Deep learning with Horovod and Spark using GPUs and Docker containers

Thomas Phelan (HPE BlueData)

16:00–16:40 Wednesday, 16 October 2019

Location: King's Suite - Sandringham

Implementing AI

Secondary topics: Deep Learning tools, Hardware, Machine Learning tools

Average rating:

(4.50, 2 ratings)

Download slides (PPTX)

Who is this presentation for?

Data scientists and IT administrators

Level

Beginner

Description

Data volume and complexity increases by the day, so it’s imperative that companies understand their business needs in order to stay ahead of their competition. Thanks to AI, ML, and deep learning (DL) projects such as Apache Spark, H2O, TensorFlow, and Horovod, these organizations no longer have to lock in to a specific vendor technology or proprietary solutions to maintain this competitive advantage. These feature-rich, deep learning applications are available directly from the open source community with many different algorithms and options tailored for specific use cases.

One of the biggest challenges for the enterprise is how to deploy these open source tools in an easy and consistent manner (keeping in mind that some of them have operating system kernel and software components). For example, TensorFlow can leverage NVIDIA GPU resources, but running TensorFlow with GPUs requires users to set up NVIDIA CUDA libraries on the host and install and configure the TensorFlow application to make use of the GPU computing facility. The combination of device drivers, libraries, and software versions can be daunting and may end in failure for many users.

Moreover, since GPUs are a premium resource, organizations want to maximize their use.
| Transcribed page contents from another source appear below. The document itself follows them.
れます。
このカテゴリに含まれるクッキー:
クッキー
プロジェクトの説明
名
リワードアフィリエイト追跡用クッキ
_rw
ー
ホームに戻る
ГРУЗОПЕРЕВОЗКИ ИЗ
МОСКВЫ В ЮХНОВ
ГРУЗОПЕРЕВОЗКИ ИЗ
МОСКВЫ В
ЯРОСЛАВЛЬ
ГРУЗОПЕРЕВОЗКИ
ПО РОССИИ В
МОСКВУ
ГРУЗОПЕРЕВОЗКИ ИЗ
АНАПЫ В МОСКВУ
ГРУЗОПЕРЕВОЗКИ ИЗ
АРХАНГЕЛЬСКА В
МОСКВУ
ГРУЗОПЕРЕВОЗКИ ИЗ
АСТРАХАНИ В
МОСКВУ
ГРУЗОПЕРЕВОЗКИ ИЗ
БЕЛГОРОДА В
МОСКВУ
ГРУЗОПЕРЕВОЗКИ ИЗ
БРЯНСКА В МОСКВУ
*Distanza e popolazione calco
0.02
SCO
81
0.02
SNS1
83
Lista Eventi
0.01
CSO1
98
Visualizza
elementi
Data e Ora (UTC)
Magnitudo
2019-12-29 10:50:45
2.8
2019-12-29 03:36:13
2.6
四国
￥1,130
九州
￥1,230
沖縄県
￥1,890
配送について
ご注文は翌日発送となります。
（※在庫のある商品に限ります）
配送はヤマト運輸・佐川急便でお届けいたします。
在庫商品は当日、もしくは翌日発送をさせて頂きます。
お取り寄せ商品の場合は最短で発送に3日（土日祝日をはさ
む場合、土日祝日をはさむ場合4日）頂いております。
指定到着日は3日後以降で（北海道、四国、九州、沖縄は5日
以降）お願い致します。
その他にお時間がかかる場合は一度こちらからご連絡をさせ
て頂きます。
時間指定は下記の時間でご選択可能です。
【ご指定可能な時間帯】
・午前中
Clusters using these resources need to be configured on demand and freed immediately after computation is complete. Docker containers are ideal for enabling just this sort of instant cluster provisioning and deprovisioning. They also ensure reproducible and consistent deployment.

Thomas Phelan demonstrates how to deploy AI, ML, and DL applications, including Spark, TensorFlow, and Horovod, using GPU hardware acceleration on Docker containers in a secure multitenant environment. The use of GPU-based services within Docker containers does require some careful consideration, so he’ll also explore some best practices.

Prerequisite knowledge

A basic understanding of Docker containers and NVIDIA GPUs (helpful but not required)

What you'll learn

Discover how to spin up and tear down GPU-enabled AI, ML, and DL clusters in Docker containers
Learn about quota management of GPU resources for better manageability, GPU isolation to specific clusters to avoid resource conflict or contention, the dynamic attach and detach of GPU resources from running clusters, and transient use of GPUs for the duration of a job

Thomas Phelan

HPE BlueData

Thomas Phelan is cofounder and chief architect of BlueData. Previously, a member of the original team at Silicon Graphics that designed and implemented XFS, the first commercially availably 64-bit file system; and an early employee at VMware, a senior staff engineer and a key member of the ESX storage architecture team where he designed and developed the ESX storage I/O load-balancing subsystem and modular pluggable storage architecture as well as led teams working on many key storage initiatives such as the cloud storage gateway and vFlash.